六點的時候,樓上樓下的鄰居開始做早飯,砧板剁肉的嘈雜聲絲毫不影響陳嶼的酣睡,他的助聽器早就取了下來放在了床頭的柜子上。
下午。
易深打開門進來的時候,就看見了鞋柜上那雙陳嶼同款的拖鞋,他心里微微一動,把拖鞋換上,尺寸剛剛好。
他去洗手時被置物架上的粉藍色情侶款漱口杯吸引了目光。
這是陳嶼給他準備的嗎?
客廳和廚房都沒有人,易深輕輕推開了那扇半掩的房門。
厚重的窗簾隔絕了所有光線,房間里靜悄悄的,只能聽見陳嶼淺淺的呼吸聲。
易深沿著床邊坐了下來,房間的光線昏暗,只能勉強看見陳嶼模糊的輪廓線。
他靜靜地坐了很久,低頭嗅了嗅陳嶼身上的味道,眼角眉梢都染上了幾分愉悅。
他輕輕地觸碰著陳嶼的臉頰,微涼的指尖沿著他的眉骨一路來到他柔軟的嘴唇,指腹反復地碾壓著他的下唇瓣。
“嗯...”陳嶼的夢囈聲讓易深頓了頓,隨后從他微微張開的嘴唇里探了進去。
濕熱的口腔包裹著他的指尖,陳嶼無意識地輕吮了一口,易深瞬間變得僵硬起來,漸漸亂了心神。

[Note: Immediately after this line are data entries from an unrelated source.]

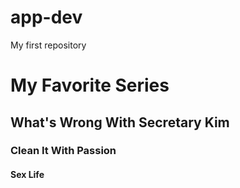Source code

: # app-dev
My first repository
# My Favorite Series
## What's Wrong With Secretary Kim
### Clean It With Passion
#### Sex Life
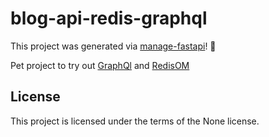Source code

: # blog-api-redis-graphql

This project was generated via [manage-fastapi](https://ycd.github.io/manage-fastapi/)! :tada:

Pet project to try out [GraphQl](https://graphql.org/) and [RedisOM](https://github.com/redis/redis-om-python)

## License

This project is licensed under the terms of the None license.
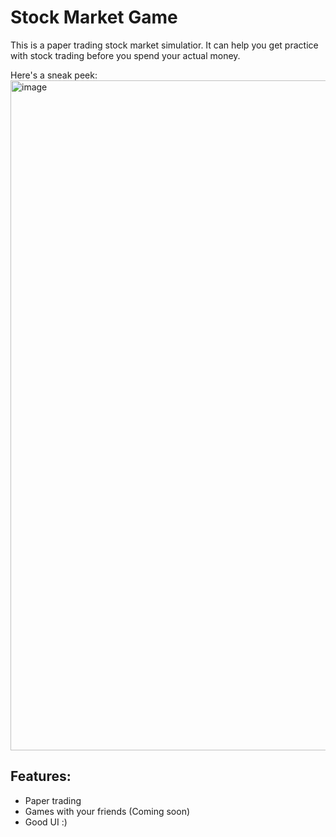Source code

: # Stock Market Game

This is a paper trading stock market simulatior. It can help you get practice with stock trading before you spend your actual money.

Here's a sneak peek:
<img width="1863" height="1072" alt="image" src="https://github.com/user-attachments/assets/33db64d8-078f-4fbf-af70-74251506226e" />

## Features:
- Paper trading
- Games with your friends (Coming soon)
- Good UI :)
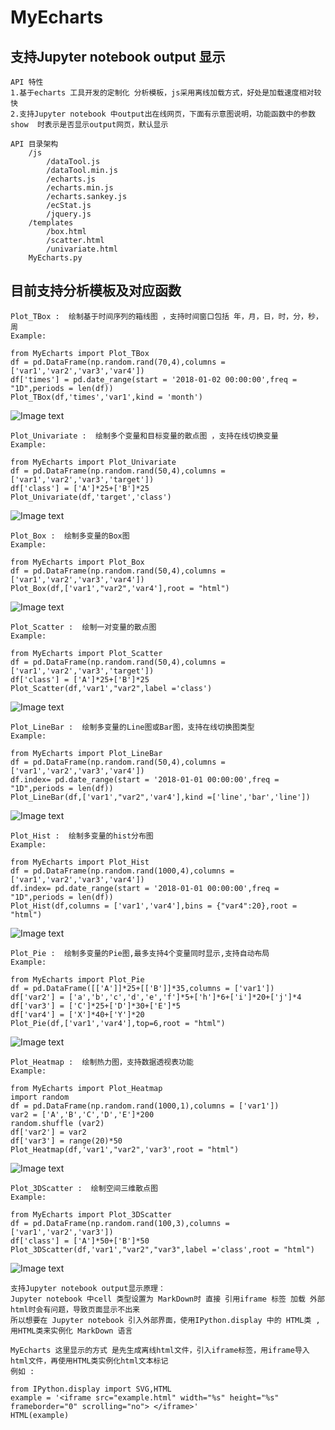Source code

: # MyEcharts
## 支持Jupyter notebook output 显示

    API 特性
    1.基于echarts 工具开发的定制化 分析模板，js采用离线加载方式，好处是加载速度相对较快
    2.支持Jupyter notebook 中output出在线网页，下面有示意图说明，功能函数中的参数 show  时表示是否显示output网页，默认显示

    API 目录架构
        /js
            /dataTool.js
            /dataTool.min.js
            /echarts.js
            /echarts.min.js
            /echarts.sankey.js
            /ecStat.js
            /jquery.js
        /templates
            /box.html
            /scatter.html
            /univariate.html
        MyEcharts.py


## 目前支持分析模板及对应函数 

    Plot_TBox :  绘制基于时间序列的箱线图 ，支持时间窗口包括 年，月，日，时，分，秒，周
    Example:

    from MyEcharts import Plot_TBox
    df = pd.DataFrame(np.random.rand(70,4),columns = ['var1','var2','var3','var4'])
    df['times'] = pd.date_range(start = '2018-01-02 00:00:00',freq = "1D",periods = len(df))
    Plot_TBox(df,'times','var1',kind = 'month')

![Image text](./image/tbox.png)


    Plot_Univariate :  绘制多个变量和目标变量的散点图 ，支持在线切换变量
    Example:

    from MyEcharts import Plot_Univariate
    df = pd.DataFrame(np.random.rand(50,4),columns = ['var1','var2','var3','target'])
    df['class'] = ['A']*25+['B']*25
    Plot_Univariate(df,'target','class')

![Image text](./image/univariate.png)


    Plot_Box :  绘制多变量的Box图
    Example:

    from MyEcharts import Plot_Box
    df = pd.DataFrame(np.random.rand(50,4),columns = ['var1','var2','var3','var4'])
    Plot_Box(df,['var1',"var2",'var4'],root = "html")

![Image text](./image/box.png)


    Plot_Scatter :  绘制一对变量的散点图
    Example:

    from MyEcharts import Plot_Scatter
    df = pd.DataFrame(np.random.rand(50,4),columns = ['var1','var2','var3','target'])
    df['class'] = ['A']*25+['B']*25
    Plot_Scatter(df,'var1',"var2",label ='class')

![Image text](./image/scatter.png)


    Plot_LineBar :  绘制多变量的Line图或Bar图，支持在线切换图类型
    Example:

    from MyEcharts import Plot_LineBar
    df = pd.DataFrame(np.random.rand(50,4),columns = ['var1','var2','var3','var4'])
    df.index= pd.date_range(start = '2018-01-01 00:00:00',freq = "1D",periods = len(df))
    Plot_LineBar(df,['var1',"var2",'var4'],kind =['line','bar','line'])

![Image text](./image/linebar.png)


    Plot_Hist :  绘制多变量的hist分布图
    Example:

    from MyEcharts import Plot_Hist
    df = pd.DataFrame(np.random.rand(1000,4),columns = ['var1','var2','var3','var4'])
    df.index= pd.date_range(start = '2018-01-01 00:00:00',freq = "1D",periods = len(df))
    Plot_Hist(df,columns = ['var1','var4'],bins = {"var4":20},root = "html")

![Image text](./image/hist.png)


    Plot_Pie :  绘制多变量的Pie图,最多支持4个变量同时显示,支持自动布局
    Example:
    
    from MyEcharts import Plot_Pie
    df = pd.DataFrame([['A']]*25+[['B']]*35,columns = ['var1'])
    df['var2'] = ['a','b','c','d','e','f']*5+['h']*6+['i']*20+['j']*4
    df['var3'] = ['C']*25+['D']*30+['E']*5
    df['var4'] = ['X']*40+['Y']*20
    Plot_Pie(df,['var1','var4'],top=6,root = "html")

![Image text](./image/pie.png)


    Plot_Heatmap :  绘制热力图，支持数据透视表功能
    Example:
    
    from MyEcharts import Plot_Heatmap
    import random
    df = pd.DataFrame(np.random.rand(1000,1),columns = ['var1'])
    var2 = ['A','B','C','D','E']*200
    random.shuffle (var2)
    df['var2'] = var2
    df['var3'] = range(20)*50
    Plot_Heatmap(df,'var1',"var2",'var3',root = "html")

![Image text](./image/heatmap.png)

    Plot_3DScatter :  绘制空间三维散点图
    Example:
    
    from MyEcharts import Plot_3DScatter
    df = pd.DataFrame(np.random.rand(100,3),columns = ['var1','var2','var3'])
    df['class'] = ['A']*50+['B']*50
    Plot_3DScatter(df,'var1',"var2","var3",label ='class',root = "html")
    
![Image text](./image/3dscatter.png)


    支持Jupyter notebook output显示原理：
    Jupyter notebook 中cell 类型设置为 MarkDown时 直接 引用iframe 标签 加载 外部 html时会有问题，导致页面显示不出来
    所以想要在 Jupyter notebook 引入外部界面，使用IPython.display 中的 HTML类 ,用HTML类来实例化 MarkDown 语言
    
    MyEcharts 这里显示的方式 是先生成离线html文件，引入iframe标签，用iframe导入html文件，再使用HTML类实例化html文本标记
    例如 : 

    from IPython.display import SVG,HTML
    example = '<iframe src="example.html" width="%s" height="%s" frameborder="0" scrolling="no"> </iframe>'
    HTML(example)


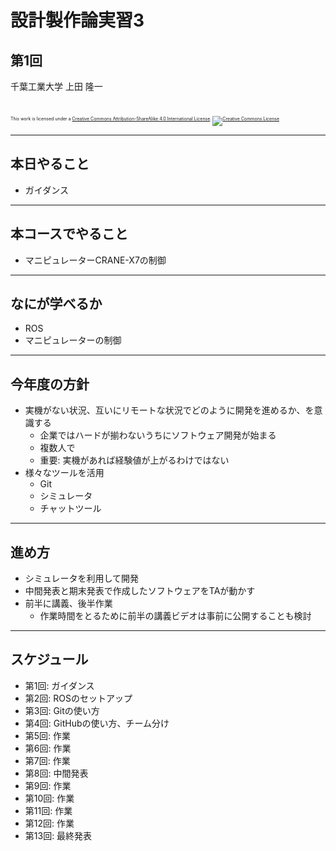 # 設計製作論実習3

## 第1回

千葉工業大学 上田 隆一

<br />

<p style="font-size:50%">
This work is licensed under a <a rel="license" href="http://creativecommons.org/licenses/by-sa/4.0/">Creative Commons Attribution-ShareAlike 4.0 International License</a>.
<a rel="license" href="http://creativecommons.org/licenses/by-sa/4.0/">
<img alt="Creative Commons License" style="border-width:0" src="https://i.creativecommons.org/l/by-sa/4.0/88x31.png" /></a>
</p>

---

## 本日やること

* ガイダンス

---

## 本コースでやること

* マニピュレーターCRANE-X7の制御

---

## なにが学べるか

* ROS
* マニピュレーターの制御

---

## 今年度の方針

* 実機がない状況、互いにリモートな状況でどのように開発を進めるか、を意識する
    * 企業ではハードが揃わないうちにソフトウェア開発が始まる
    * 複数人で
    * 重要: 実機があれば経験値が上がるわけではない
* 様々なツールを活用
    * Git
    * シミュレータ
    * チャットツール

---

## 進め方

* シミュレータを利用して開発
* 中間発表と期末発表で作成したソフトウェアをTAが動かす
* 前半に講義、後半作業
    * 作業時間をとるために前半の講義ビデオは事前に公開することも検討

---

## スケジュール

* 第1回: ガイダンス
* 第2回: ROSのセットアップ
* 第3回: Gitの使い方
* 第4回: GitHubの使い方、チーム分け
* 第5回: 作業
* 第6回: 作業
* 第7回: 作業
* 第8回: 中間発表
* 第9回: 作業
* 第10回: 作業
* 第11回: 作業
* 第12回: 作業
* 第13回: 最終発表


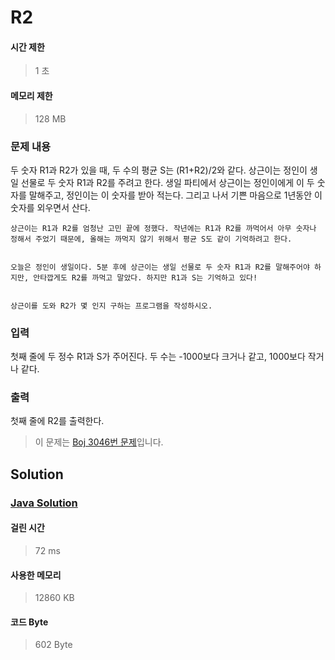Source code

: # R2


#### 시간 제한


> 1 초


#### 메모리 제한


> 128 MB


### 문제 내용


두 숫자 R1과 R2가 있을 때, 두 수의 평균 S는 (R1+R2)/2와 같다. 상근이는 정인이 생일 선물로 두 숫자 R1과 R2를 주려고 한다. 생일 파티에서 상근이는 정인이에게 이 두 숫자를 말해주고, 정인이는 이 숫자를 받아 적는다. 그리고 나서 기쁜 마음으로 1년동안 이 숫자를 외우면서 산다.


	상근이는 R1과 R2를 엄청난 고민 끝에 정했다. 작년에는 R1과 R2를 까먹어서 아무 숫자나 정해서 주었기 때문에, 올해는 까먹지 않기 위해서 평균 S도 같이 기억하려고 한다.


	오늘은 정인이 생일이다. 5분 후에 상근이는 생일 선물로 두 숫자 R1과 R2를 말해주어야 하지만, 안타깝게도 R2를 까먹고 말았다. 하지만 R1과 S는 기억하고 있다!


	상근이를 도와 R2가 몇 인지 구하는 프로그램을 작성하시오.


### 입력


첫째 줄에 두 정수 R1과 S가 주어진다. 두 수는 -1000보다 크거나 같고, 1000보다 작거나 같다.


### 출력


첫째 줄에 R2를 출력한다.


> 이 문제는 [Boj 3046번 문제](https://www.acmicpc.net/problem/3046)입니다.


## Solution


### [Java Solution](./main.java)


#### 걸린 시간


> 72 ms


#### 사용한 메모리


> 12860 KB


#### 코드 Byte


> 602 Byte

他捏著陳嶼的下巴,低頭親吻著他的嘴唇,忍不住輕輕咬了一口他的唇珠。
“唔。”陳嶼皺了皺眉頭,睫毛輕顫,在他醒過來時,易深松開了他。
窗簾被緩緩拉開,刺目的光線讓陳嶼不適地眨了眨眼,看著坐在他床邊的易深嚇了一跳。
“你什么時候來的?”
“你怎么進來的?”
“我忘鎖門了?”
易深拿出那條備用鑰匙在他面前晃了晃,“不記得了嗎?”
“噢。”陳嶼抓了一把亂糟糟的頭發,把助聽器戴上,又趴回了床上,嘟囔了句:“才幾點啊,你怎么這么早就來了。”
隨著他翻身的動作,睡衣掀了上去,露出一截纖細的腰。
白得晃眼。
易深死死地盯著他腰窩上的那顆小痣,咽了下口水。
沒有聽見易深的聲音,陳嶼又抬起沉重的眼皮看了他一眼,“怎么不說話?現在幾點了?”
易深垂眸斂去眼底濃重的欲色,在對上陳嶼的目光時又變得溫和無害,他不著痕跡挨著陳嶼又坐近了些,輕聲道:“快四點了。”
陳嶼打了個哈欠,朝他伸手:“我的身份證呢?這次不會又忘記了吧?”
前兩次易深都打著要還他身份證的幌子來找他,重逢的那次見面,當時有太多話想說,身份證這件事早就被拋之腦后。
上次易深過來的時候就說要給他還身份證,結果人來了榆城,身份證還躺在平江的辦公室里。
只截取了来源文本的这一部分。